Prière et réparation

10 mars 2022

Au cœur du Carême, le troisième dimanche a été choisi par les évêques de France pour que nous puissions, porter dans notre prière communautaire – avec toutes les autres paroisses de France – l’intention des personnes qui ont été victimes de violences et d’agressions sexuelles, d’abus de pouvoir et de conscience au sein de l’Eglise dans notre pays et dans notre diocèse. Voici quelques points d’éclairage pour que nous puissions nous y préparer.

Dans le prolongement de la soirée du 16 novembre dernier, je vous invite à une veillée qui aura lieu au presbytère d’Orange le vendredi 18 mars à 20h30 à la salle paroissiale. Nous regarderons ensemble la vidéo-témoignage d’une victime, Véronique Garnier. Puis nous aurons un temps d’échange avant de lire quelques textes de réflexion et prier...

Samedi 19 et dimanche 20 mars, lors des messes dominicales, nous commencerons la messe avec le chant :

Nous formons un même corps, nous qui avons part au même pain ;
et Jésus-Christ est la tête de ce Corps, l’Eglise du Seigneur.

L’acte pénitentiel du début de la messe sera développé : nous prendrons le temps de nous mettre à genoux et d’entrer dans un grand silence. Nous nous relèverons pour exprimer notre demande de pardon au Seigneur et, ainsi, reconnaître que nous n’avons pas mesuré, à cause de la dureté de notre cœur, la gravité de ces atteintes.

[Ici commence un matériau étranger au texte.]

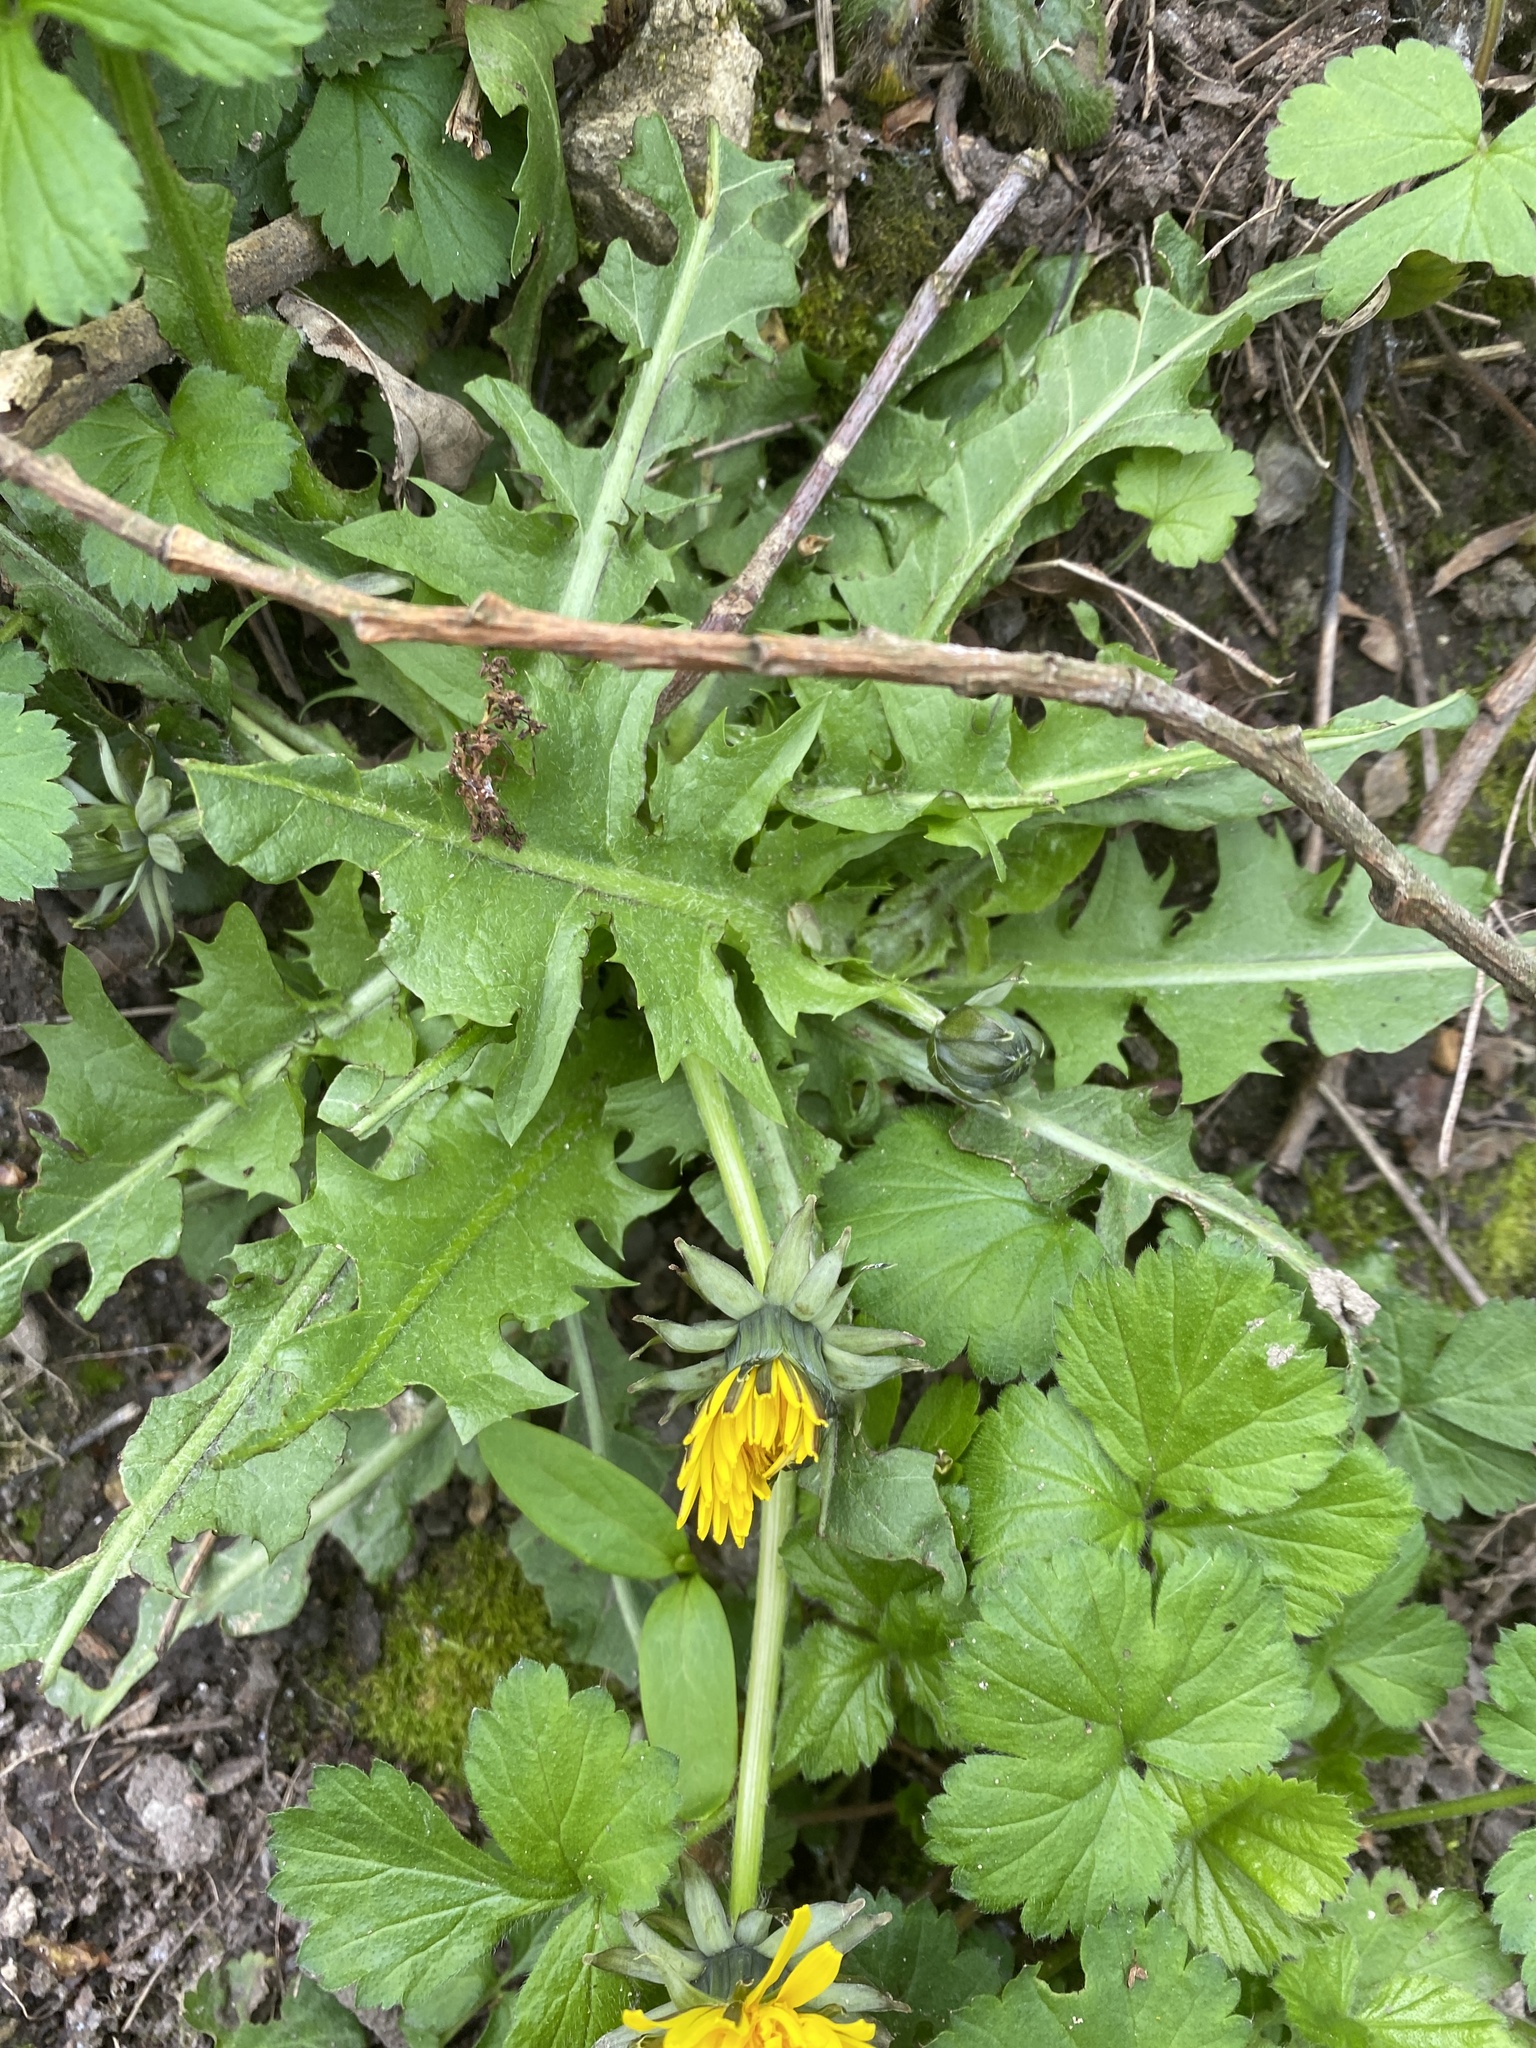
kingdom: Plantae
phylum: Tracheophyta
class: Magnoliopsida
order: Asterales
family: Asteraceae
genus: Taraxacum
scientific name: Taraxacum officinale
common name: Common dandelion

Dans la prière universelle, nous demanderons une plus grande charité : nous demanderons au Seigneur son aide pour que, tous, membres du même Corps du Christ, nous soyons respectueux des personnes dans leur intégrité.

Comment nous sentir concernés par cette démarche ? Le péché n’est-il pas un acte personnel ? CEC 1868
A moins d’avoir nous aussi participé à des abus, à moins de les avoir cachés ou d’avoir protégé ceux qui ont fait le mal (cf. Catéchisme de l’Eglise Catholique n°1868), notre responsabilité n’est pas engagée.

Pour nous sentir concernés par cette démarche, rappelons-nous que tout péché porte atteinte à la solidarité humaine (cf. Catéchisme de l’Eglise Catholique n°1872). Tous les péchés - même et surtout les plus cachés - viennent blesser toute l’Église : quand un membre souffre, tous les membres souffrent.

Mais… l’Eglise n’est-elle pas sainte ? Oui, elle l’est : « je crois, nous croyons en l’Eglise Sainte » : elle est l’épouse du Christ qui l’a aimée et l’aime, Jésus qui a donné sa vie pour nous afin de se présenter son Eglise comme une épouse sainte et sans tâche. Mais si l’Eglise est sainte, elle est encore imparfaite. Ce n’est pas contradictoire.

A chaque moment de son histoire et jusqu’à la venue du Christ dans la gloire, l’Eglise est imparfaite dans ses membres qui n’accomplissent pas les commandements de Jésus qui nous appelle à la conversion et à la charité. Elle est ce champ où se côtoient l’ivraie et le bon grain, les justes et les pécheurs. Ce n’est qu’au jour du Jugement, quand Jésus aura fait le tri entre les bons et les mauvais, que la perfection de l’Eglise sera accomplie.

Pourtant, depuis son commencement sur la Croix et jusqu’à aujourd’hui, la vocation de l’Eglise est d’être le visage du Christ pour le monde. Quand nous constatons que ce visage est défiguré – et il l’a été très gravement – par le péché de ces abus, faisons la vérité et sachons le reconnaître. C’est la vérité d’une Eglise pénitente dont les membres se reconnaissent pécheurs devant Dieu et devant leurs frères : par solidarité (traduction simple de la communion des saints), chacun de nous peut demander pardon au Seigneur et se tourner vers ses frères et sœurs victimes pour leur dire : « ce que vous avez subi me touche aussi parce que nous sommes membres les uns des autres. » Nous aurons aussi peut-être à coeur de leur demander pardon.
Dimanche prochain, l’Église nous offre les moyens de réparer – un peu – les graves fautes commises. Ne craignons pas d’apporter notre contribution à cette prière de réparation. Faisons l’acte de foi que notre démarche fera du bien à toute l’Eglise puisque ses différents membres auront ainsi le souci les uns des autres. Cf. 1 Cor 12, 25
La miséricorde n’est pas de l’ordre d’un pardon aveugle, mais d’une réconciliation qui suppose un rapprochement vis-à-vis des personnes qui ont été offensées, la mise en lumière de la vérité et surtout… la grâce de Dieu qui donne à ses enfants la parole du pardon et de la réconciliation. Notre Eglise n’en sera que plus belle et pacifiée.